___ The data

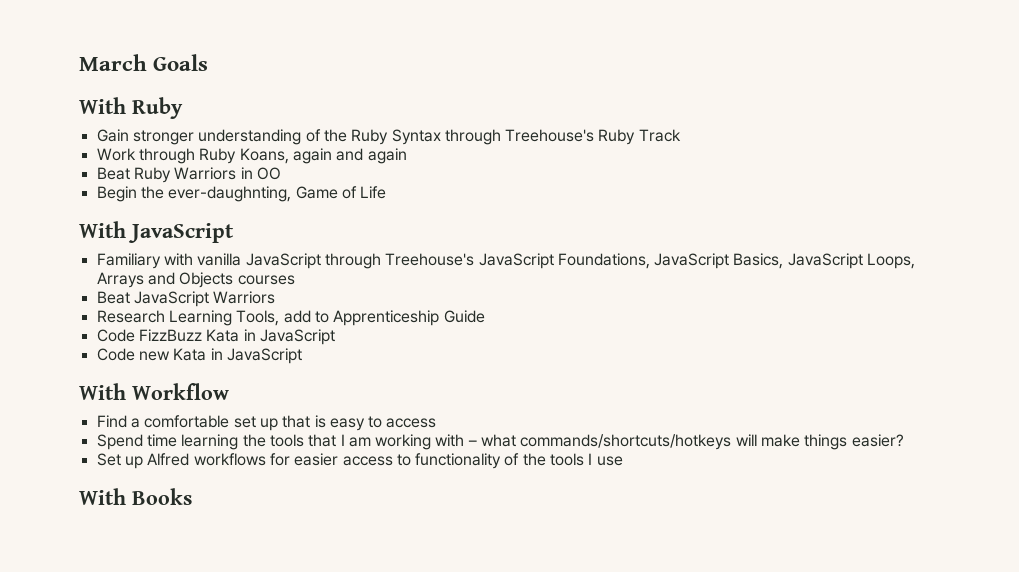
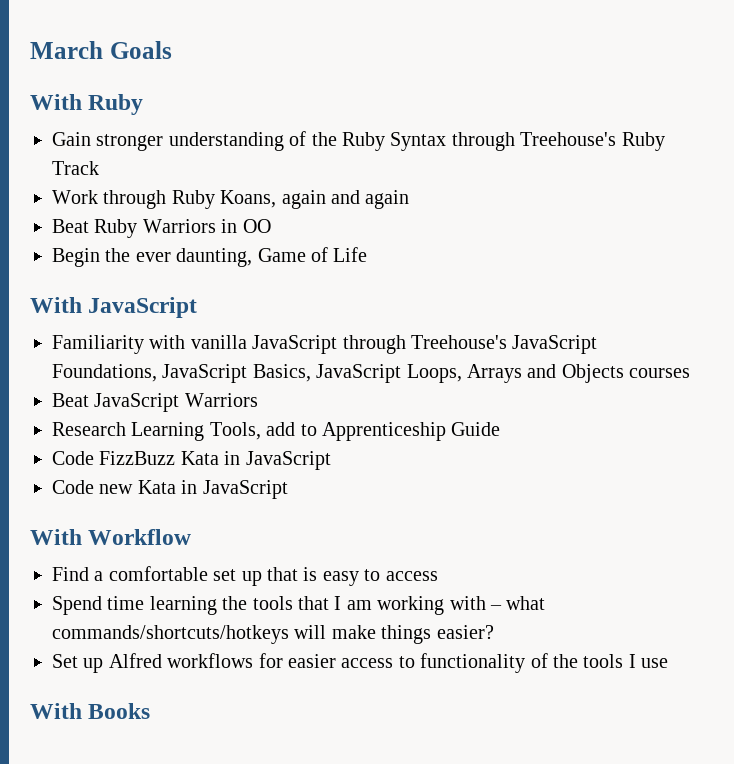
[168,186,292,202] ever-daughnting, -> [135,248,253,267] ever daunting,
[96,253,161,269] Familiary -> [52,335,144,354] Familiarity

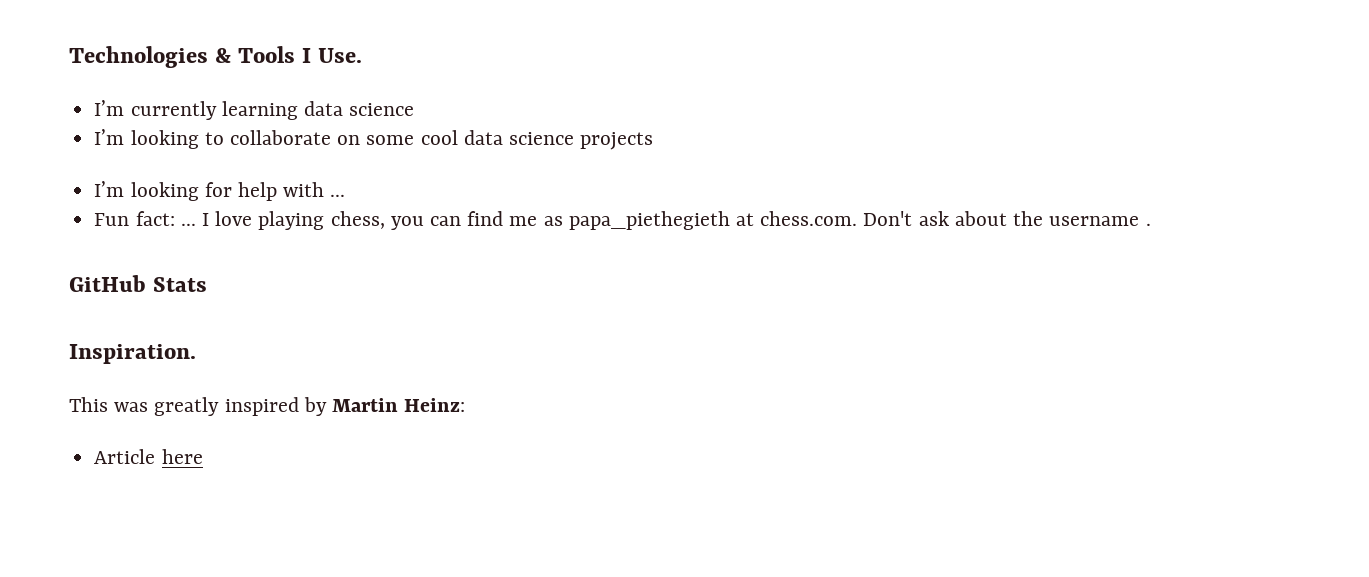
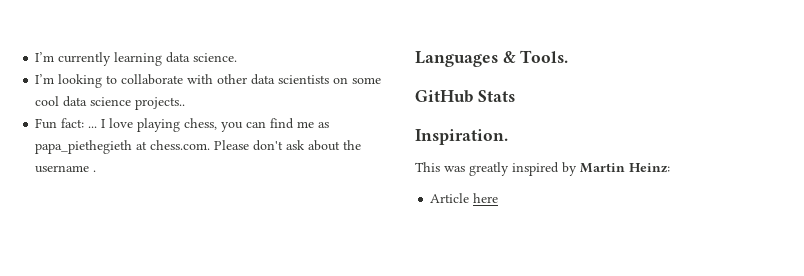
[69,46,362,68] Technologies & Tools I Use. // -> (35, 57) none
[349,103,415,116] science -> [193,53,238,62] science.
(331, 137) none -> [187,74,330,85] with other data scientists
[580,132,654,150] [94,181,346,201] projects // I’m looking for help with ... -> [135,97,186,110] projects..
[863,211,913,226] Don't -> [214,140,284,151] Please don't
(1151, 224) none -> [415,50,569,67] // Languages & Tools.

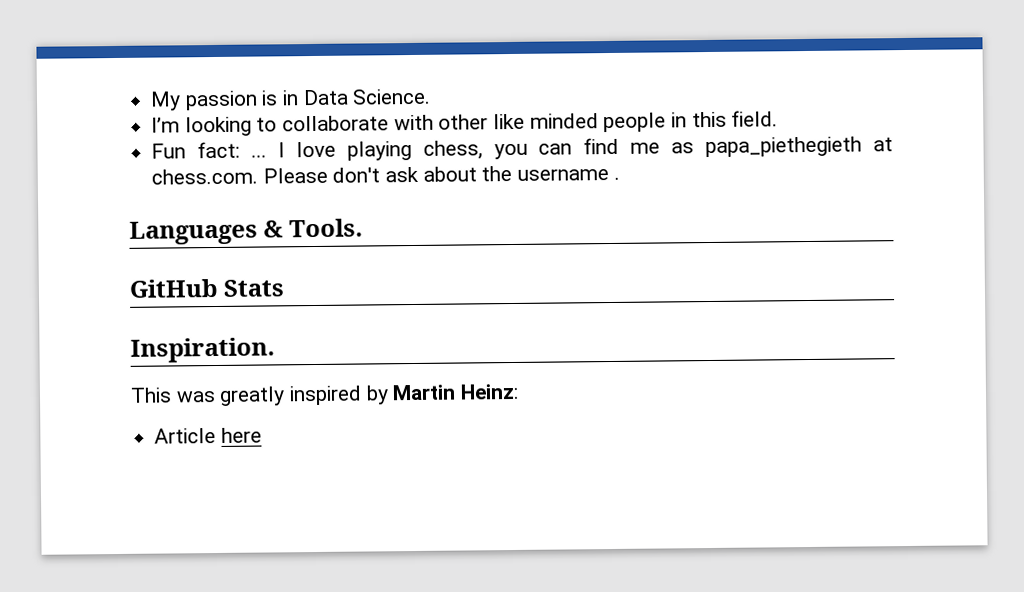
[35,52,238,66] I’m currently learning data science. -> [150,88,432,111] My passion is in Data Science.
[251,74,382,85] [35,96,186,110] data scientists on some cool data science projects.. -> [493,110,779,133] like minded people in this field.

______

_Your instructions_
Here the requirement is to restate exactly the line holding "(1151, 224) none" and every later line through the end of the material, omitting pictures.

_Solution to this problem_
(1151, 224) none -> [415,50,569,67] // Languages & Tools.

[35,52,238,66] I’m currently learning data science. -> [150,88,432,111] My passion is in Data Science.
[251,74,382,85] [35,96,186,110] data scientists on some cool data science projects.. -> [493,110,779,133] like minded people in this field.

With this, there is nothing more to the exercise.